Employee Error During Upgrade Behind Rogers 2022 Wireless Outage
A person looks at their cell phone displaying a Rogers service interruption alert in Montreal on July 8, 2022. (The Canadian Press/Graham Hughes)
Chandra Philip
Updated:
0:00

A mistake by Rogers staff was behind the 2022 outage where 12 million customers lost wireless services, according to an independent report.

The wireless outage occurred on July 8, 2022, and lasted 12 to 15 hours, with some customers saying they could not even dial 9-1-1 from their cellphones.

The outage affected emergency call services in several provinces, including Alberta, British Columbia, Ontario, and Quebec. It also impacted government services and call centres.

The Canadian Radio-television and Telecommunications Commission (CRTC) hired Xona Partners to conduct an investigation into the causes of the outage.

The incident happened when Rogers was upgrading its IP core network and staff removed a policy filter, the investigation found. This led to the system becoming overloaded and crashing.

“The core routers crashed within minutes from the time the policy filter was removed from the distribution routers configuration,” the authors wrote. “When the core network routers crashed, user traffic could no longer be routed to the appropriate destination.

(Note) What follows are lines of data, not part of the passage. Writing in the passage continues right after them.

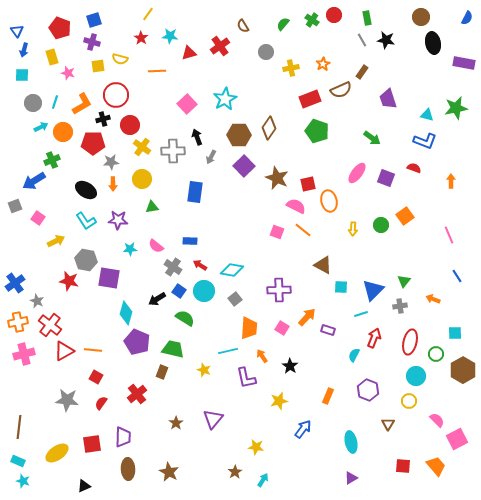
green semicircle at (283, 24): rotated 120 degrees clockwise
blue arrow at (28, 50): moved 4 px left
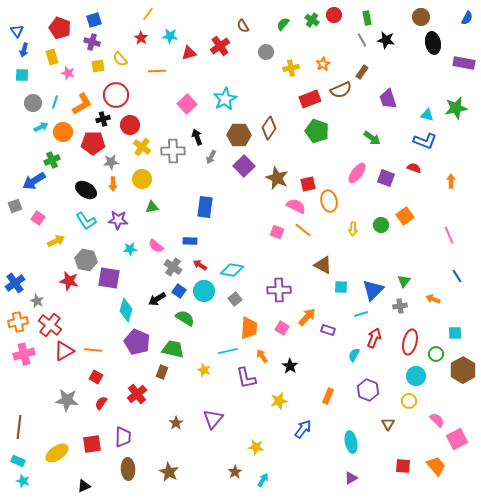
yellow semicircle at (120, 59): rotated 35 degrees clockwise
blue rectangle at (195, 192): moved 10 px right, 15 px down
cyan diamond at (126, 313): moved 3 px up
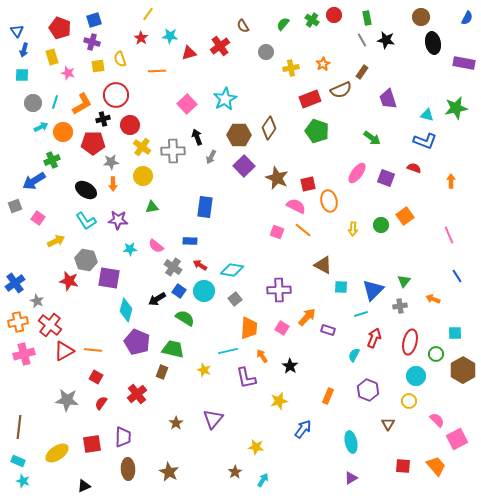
yellow semicircle at (120, 59): rotated 21 degrees clockwise
yellow circle at (142, 179): moved 1 px right, 3 px up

Consequently, services such as mobile, home phone, Internet, business wireline connectivity, and 9-1-1 calling ceased functioning.”

Other factors contributed to the problem, the report says, including the dropping of Rogers’ risk assessment from high to low during the change.

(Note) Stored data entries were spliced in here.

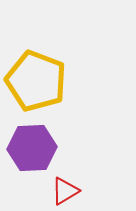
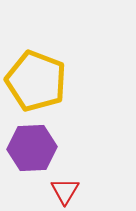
red triangle: rotated 28 degrees counterclockwise
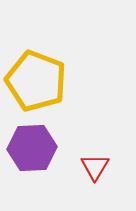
red triangle: moved 30 px right, 24 px up
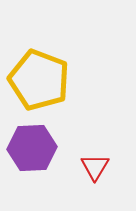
yellow pentagon: moved 3 px right, 1 px up
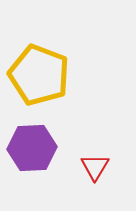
yellow pentagon: moved 5 px up
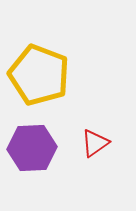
red triangle: moved 24 px up; rotated 24 degrees clockwise
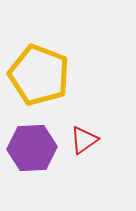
red triangle: moved 11 px left, 3 px up
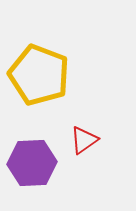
purple hexagon: moved 15 px down
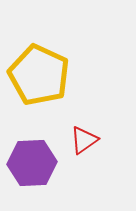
yellow pentagon: rotated 4 degrees clockwise
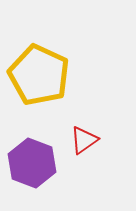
purple hexagon: rotated 24 degrees clockwise
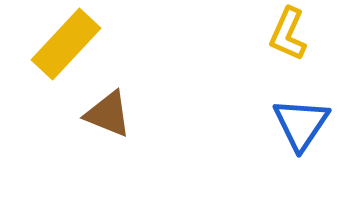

“The Low risk assessment resulted in Rogers staff not being required to conduct additional scrutiny, go through higher levels of approvals, and conduct laboratory testing for this configuration change.”

According to the investigation, the outage was prolonged due to Rogers’ remote staff’s inability to access the management network, and a lack of backup connectivity to the network operation centre.

It found that even Rogers employees were unable to communicate with each other due to the outage.

“Rogers staff relied on the company’s own mobile and Internet services for connectivity to communicate among themselves,” the authors said. “When both the wireless and wireline networks failed, Rogers staff, especially critical incident management staff, were not able to communicate effectively during the early hours of the outage.”

The company had to provide SIM cards from other mobile network providers to staff so they could communicate with each other, the report says.

Recommendations

Prior to the report’s completion, Rogers made changes to its operations to avoid a future outage, including putting safeguards in the configuration of routers in its core network. This move is expected to prevent the flooding of IP routing data, which caused the system to overload.

“We said we would fix this – we completed a full review of our networks, strengthened our network resiliency, implemented all the report recommendations, and today our networks are recognized as the most reliable by global benchmarking leaders,” the company told The Epoch Times in an emailed statement.

Rogers also said it’s investing $20 billion over five years into building the highest level of network reliability for customers.

The company is working with Cisco to split and build a new IP core that would separate its IP core network into two—one for wireless service and the other for wireline networks—which would prevent customers from experiencing a loss of wireless and internet services at the same time.

“Therefore, if one IP core network were affected by an outage, the other IP core network would remain unaffected and operational,” the report says.

Internal processes were also updated to prevent future failure, such as incident management processes and change management processes.

”Our overall assessment is that the combination of measures that Rogers undertook after the July 2022 outage are satisfactory to improve the Rogers network resiliency and reliability as well as to address the root cause of the July 2022 outage,” the authors wrote.

In a July 4 letter to the company, the CRTC acknowledged Rogers had responded to all the recommendations in the report.

“Based on Xona’s findings, the measures taken by Rogers have addressed the cause of the outage,” CRTC Secretary General Marc Morin said in the letter, noting that Xona had made additional recommendations for Rogers to “enhance the reliability and resilience of their network.”

The steps include:
  • testing emergency roaming with other network operators and expanding it to include a comprehensive set of test scenarios
  • develop a root cause analysis to help in future outages
  • use more rigour in testing configuration changes
  • let customers know how to reach 9-1-1 during an outage.
The report also recommends sharing root cause and mitigation strategies with the wider internet community to help other telecommunications companies prevent similar situations.

Mr. Morin noted that Rogers had implemented the measures.

In the letter, he said the CRTC wants to hear from Rogers in July 2025 on whether the measures taken continue to address reliability issues and the progress made on separating the wireless and wireline networks.

Bogdan Diordiev and Andrew Chen contributed to this article.